Documenting arrangements

If you decide to proceed with an informal collaboration, or to work with other charities on a more ad hoc basis on specific projects and fundraising campaigns, it is not necessary to have anything in writing, but it is usually helpful to try to document what has been agreed. A non-binding Memorandum of Understanding might be beneficial, as this helps to focus the minds of all parties involved and avoid the risk of misunderstandings.

For more formal arrangements, you should consider whether or not to consult with key stakeholders and beneficiaries. The more significant the arrangements, the more likely it is that consultations will be needed (and they should always take place in the context of mergers).
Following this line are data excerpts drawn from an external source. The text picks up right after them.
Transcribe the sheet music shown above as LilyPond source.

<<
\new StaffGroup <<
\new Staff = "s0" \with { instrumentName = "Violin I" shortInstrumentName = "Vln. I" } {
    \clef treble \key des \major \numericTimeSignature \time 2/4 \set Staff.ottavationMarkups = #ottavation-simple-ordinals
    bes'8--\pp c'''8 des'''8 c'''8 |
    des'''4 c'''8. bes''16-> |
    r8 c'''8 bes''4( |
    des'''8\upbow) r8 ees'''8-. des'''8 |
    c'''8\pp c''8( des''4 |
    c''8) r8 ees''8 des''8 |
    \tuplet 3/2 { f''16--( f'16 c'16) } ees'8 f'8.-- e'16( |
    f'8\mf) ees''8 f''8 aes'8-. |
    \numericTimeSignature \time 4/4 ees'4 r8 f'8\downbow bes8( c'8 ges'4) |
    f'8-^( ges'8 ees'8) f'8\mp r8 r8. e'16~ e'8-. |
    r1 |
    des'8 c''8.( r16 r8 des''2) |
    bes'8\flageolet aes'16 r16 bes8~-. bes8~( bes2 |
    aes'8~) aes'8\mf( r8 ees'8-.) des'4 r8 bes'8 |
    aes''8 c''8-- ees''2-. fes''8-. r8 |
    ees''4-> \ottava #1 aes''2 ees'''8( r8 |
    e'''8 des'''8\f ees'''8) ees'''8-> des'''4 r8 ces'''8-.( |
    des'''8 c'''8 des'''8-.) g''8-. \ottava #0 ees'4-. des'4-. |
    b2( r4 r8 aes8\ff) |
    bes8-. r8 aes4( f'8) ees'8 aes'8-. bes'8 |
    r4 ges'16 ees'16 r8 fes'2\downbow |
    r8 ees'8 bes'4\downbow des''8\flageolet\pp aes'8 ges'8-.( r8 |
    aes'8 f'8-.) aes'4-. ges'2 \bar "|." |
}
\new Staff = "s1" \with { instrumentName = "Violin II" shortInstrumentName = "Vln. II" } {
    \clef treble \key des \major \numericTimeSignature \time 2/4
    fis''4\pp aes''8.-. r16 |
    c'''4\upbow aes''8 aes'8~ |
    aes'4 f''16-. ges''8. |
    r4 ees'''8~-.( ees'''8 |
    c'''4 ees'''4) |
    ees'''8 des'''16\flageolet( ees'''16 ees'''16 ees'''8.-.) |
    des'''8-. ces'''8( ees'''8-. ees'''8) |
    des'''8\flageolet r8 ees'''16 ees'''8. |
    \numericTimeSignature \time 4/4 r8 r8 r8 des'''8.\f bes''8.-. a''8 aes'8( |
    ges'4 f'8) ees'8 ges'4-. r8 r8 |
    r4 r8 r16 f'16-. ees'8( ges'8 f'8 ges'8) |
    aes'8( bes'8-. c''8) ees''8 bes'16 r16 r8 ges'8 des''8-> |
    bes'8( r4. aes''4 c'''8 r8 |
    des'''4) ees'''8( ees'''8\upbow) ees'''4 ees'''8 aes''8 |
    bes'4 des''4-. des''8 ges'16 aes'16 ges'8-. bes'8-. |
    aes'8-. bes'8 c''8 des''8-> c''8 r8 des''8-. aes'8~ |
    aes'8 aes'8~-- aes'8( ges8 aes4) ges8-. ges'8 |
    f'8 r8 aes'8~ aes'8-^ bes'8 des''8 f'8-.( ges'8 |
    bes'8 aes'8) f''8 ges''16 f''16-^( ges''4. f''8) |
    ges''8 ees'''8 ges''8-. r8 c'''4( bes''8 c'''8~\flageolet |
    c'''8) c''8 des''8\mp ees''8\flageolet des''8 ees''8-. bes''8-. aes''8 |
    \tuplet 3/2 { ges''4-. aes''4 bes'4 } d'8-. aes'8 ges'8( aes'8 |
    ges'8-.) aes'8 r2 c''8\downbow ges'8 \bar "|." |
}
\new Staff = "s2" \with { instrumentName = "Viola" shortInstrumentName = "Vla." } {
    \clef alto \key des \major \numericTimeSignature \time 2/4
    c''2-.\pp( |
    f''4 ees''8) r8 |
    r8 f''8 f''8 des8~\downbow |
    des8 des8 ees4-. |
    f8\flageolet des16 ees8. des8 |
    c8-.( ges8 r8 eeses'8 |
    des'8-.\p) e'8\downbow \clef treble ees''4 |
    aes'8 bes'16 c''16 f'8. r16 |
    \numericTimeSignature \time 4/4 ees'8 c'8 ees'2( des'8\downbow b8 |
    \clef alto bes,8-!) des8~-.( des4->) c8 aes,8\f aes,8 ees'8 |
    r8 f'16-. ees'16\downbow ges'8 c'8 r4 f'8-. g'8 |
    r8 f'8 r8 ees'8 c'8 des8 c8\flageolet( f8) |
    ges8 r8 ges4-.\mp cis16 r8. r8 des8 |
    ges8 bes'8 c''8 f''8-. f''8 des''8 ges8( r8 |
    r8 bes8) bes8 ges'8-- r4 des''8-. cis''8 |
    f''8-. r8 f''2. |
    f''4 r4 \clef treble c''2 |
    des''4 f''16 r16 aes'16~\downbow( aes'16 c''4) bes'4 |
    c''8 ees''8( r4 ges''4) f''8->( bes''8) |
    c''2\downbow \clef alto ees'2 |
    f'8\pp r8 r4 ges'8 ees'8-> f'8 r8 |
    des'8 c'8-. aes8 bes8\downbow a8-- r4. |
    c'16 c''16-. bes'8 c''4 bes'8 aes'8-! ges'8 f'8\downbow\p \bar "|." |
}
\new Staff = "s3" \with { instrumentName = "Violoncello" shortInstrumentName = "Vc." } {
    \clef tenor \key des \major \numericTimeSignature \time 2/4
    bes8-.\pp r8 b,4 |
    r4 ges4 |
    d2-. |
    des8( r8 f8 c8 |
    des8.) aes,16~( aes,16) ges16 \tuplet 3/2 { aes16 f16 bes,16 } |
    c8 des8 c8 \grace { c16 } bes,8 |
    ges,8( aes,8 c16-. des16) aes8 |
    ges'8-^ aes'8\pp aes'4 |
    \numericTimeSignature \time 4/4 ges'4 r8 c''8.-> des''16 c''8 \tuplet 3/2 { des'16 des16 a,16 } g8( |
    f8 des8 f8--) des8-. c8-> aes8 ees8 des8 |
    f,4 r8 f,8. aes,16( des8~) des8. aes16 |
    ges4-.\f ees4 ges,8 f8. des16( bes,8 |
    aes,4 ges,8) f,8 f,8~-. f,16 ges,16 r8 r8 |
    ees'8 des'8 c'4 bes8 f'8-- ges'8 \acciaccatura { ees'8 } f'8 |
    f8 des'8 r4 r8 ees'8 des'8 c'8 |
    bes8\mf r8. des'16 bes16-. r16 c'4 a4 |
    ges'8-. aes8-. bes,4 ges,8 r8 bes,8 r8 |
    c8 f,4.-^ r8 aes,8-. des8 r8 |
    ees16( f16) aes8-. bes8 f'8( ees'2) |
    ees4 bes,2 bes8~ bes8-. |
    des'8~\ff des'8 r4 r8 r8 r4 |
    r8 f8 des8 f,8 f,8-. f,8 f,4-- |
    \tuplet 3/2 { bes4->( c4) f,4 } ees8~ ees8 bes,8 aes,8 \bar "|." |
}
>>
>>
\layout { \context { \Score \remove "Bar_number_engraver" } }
Charity trustees have a duty to safeguard the assets of the charity, and its brand and reputation are arguably its most important assets.

The trustees are responsible for deciding what is in the charity's best interests, and are best placed to make those decisions. However, well advised trustees will always take into account the views of key stakeholders, beneficiaries and funders in their decision-making process.

Charity trustees who avoid making decisions that are based solely on fears and concerns about financial viability or long term sustainability of the charity, and instead take the time to be clear about their goals, consider all of their options, and look internally as well as externally, will ultimately reach a decision that they can feel confident is in the best interests of the charity.

Not failure

It might be that they decide to proceed with a merger, and if that decision has been reached after careful consideration and appropriate consultations, then it should not be seen as a mark of failure. A merger that is firmly grounded in clear objectives and a rationale for why it is in the charity’s best interests is a success story.